5. Gérard Genette (né en 1930), Postscript, 2016, Seuil, coll. Fiction & Cie. C'est, pour résumer au picrate, du bavardage érudit. Il y a bien quelques anecdotes amusantes, telle celle de la riche Écossaise passant au journal local un faire-part pour son mari défunt et, apprenant qu'elle a droit à cinq mots pour le prix de deux, élargit un chouïa: "Fred died. Jaguar for sale". Mais il faut se farcir les "Je me suis souvent demandé pourquoi", les "Je me reproche parfois une tendance", les "J'ai au contraire, parfois, une faiblesse", etc. C'est je, je, je et moi, moi, moi. Sur près de 300 pages.
6. Alain Finkielkraut (né en 1949), La défaite de la pensée, 1987, Gallimard NRF. Dans les bouquineries, il fait partie de ces péroreurs (BHL, Onfray, Glucksman, etc.) dont les tonnes d'invendus font ployer les étagères. Moi, c'est pour deux fois rien dans une vente Croix-Rouge. Me suis dit que j'allais juger sur pièce. Mauvais de A à Z: non, mais très léger et scolaire. Il faut aller à la dernière page pour, soudain, voir incriminé ce qui n'intervient nulle part dans son lamento: là, enfin, il est question de "l'industrie du loisir" comme force nivellante et crétinisante. Un embryon d'analyse économique qui vient in extremis clore un raisonnement qui, jusque-là, ne broutait en vase clos que du débat d'idées (Renan, Herder, Lévi-Strauss & Cie), c'est forcément indigent, une pure perte de temps. Dire qu'il s'est bâti une réputation sur ça...

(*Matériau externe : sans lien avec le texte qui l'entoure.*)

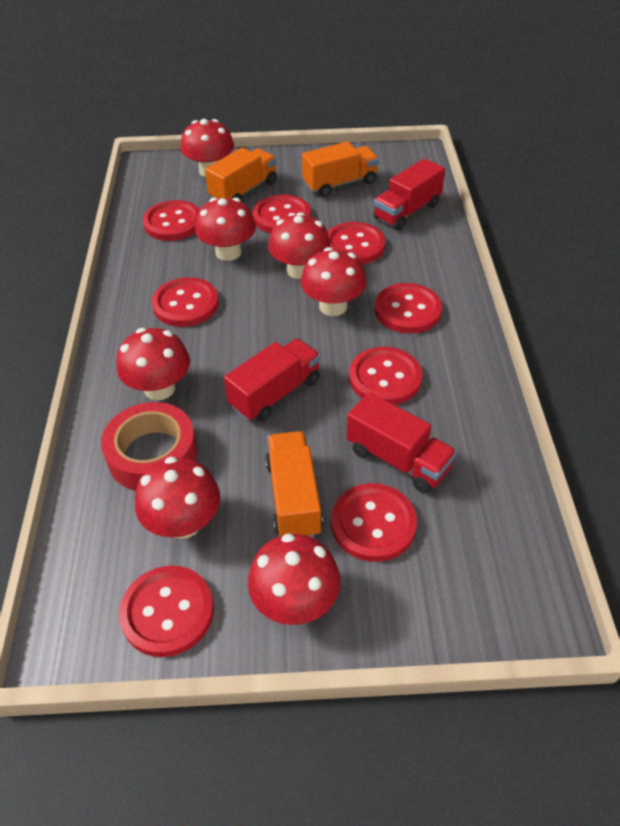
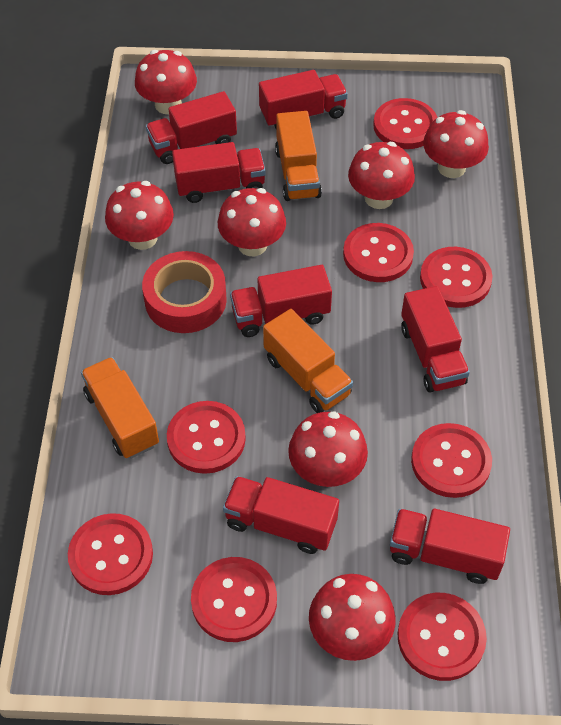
red truck: [224,339,321,422] [347,392,457,494] [373,159,445,230] = 3 -> [146,91,237,164] [172,142,266,203] [223,476,339,554] [230,265,332,337] [259,70,348,129] [390,509,510,584] [401,286,470,392] = 7

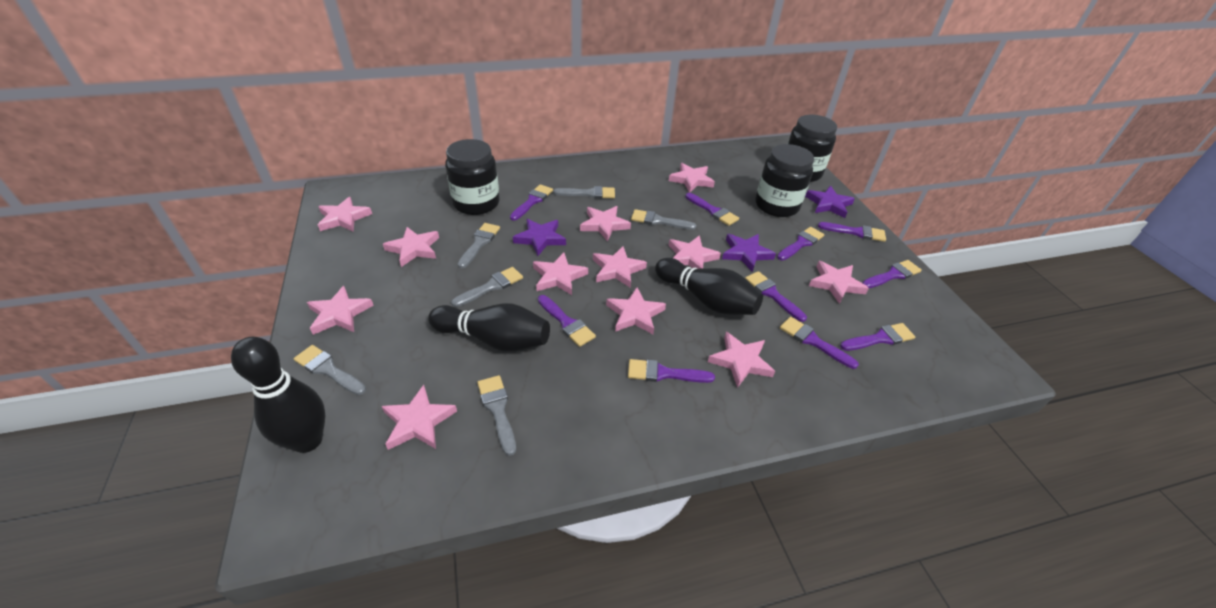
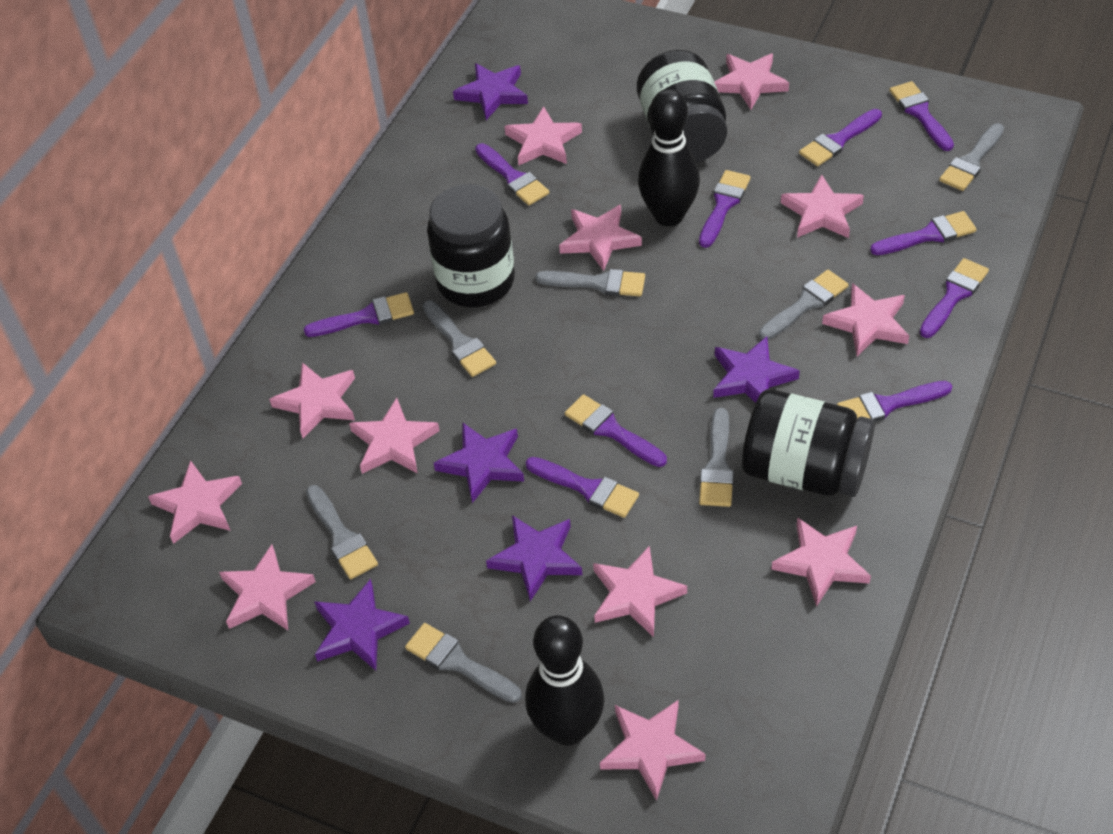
black bowling pin: [231,337,325,453] [428,303,550,352] [655,258,763,315] = 3 -> [525,615,604,746] [638,89,700,226] = 2
grey brush: [294,345,366,395] [451,267,523,307] [458,223,500,268] [477,375,516,456] [553,186,615,199] [631,209,696,230] = 6 -> [306,485,378,579] [405,623,522,703] [423,300,496,377] [535,269,645,296] [699,408,734,507] [759,270,849,340] [939,123,1004,191] = 7
purple star: [513,219,566,256] [722,234,776,272] [805,186,855,218] = 3 -> [314,579,410,671] [434,422,524,503] [453,63,528,120] [486,515,582,601] [713,336,800,403] = 5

7. Goethe (1749-1832), Mémoires (1811-14), Éditions de Cluny, 1942. Je me suis rendu compte de l'erreur après l'achat, de retour chez moi: c'est une traduction (André Cœuroy) "resserrée", donc écourtée, lissée, par définition non fidèle àl'original. Le récit des vingt-six premières années (1749-1775) du grand poète n'en reste pas moins un délice. Génie précoce! apprenant l'hébreu et le grec quasi adolescent, accouchant d'un mémoire de fin d'études universitaires à 22 ans, dans lequel il démontre "que toutes les religions ont été fondées par des conquérants, des rois, des hommes puissants", curieux de tout et évoluant en excellente compagnie, ces soirées, par exemple, où les échanges épistolaires, soigneusement conservées, étaient lues "tout haut dans des réunions d'amis." Grand homme, grande époque.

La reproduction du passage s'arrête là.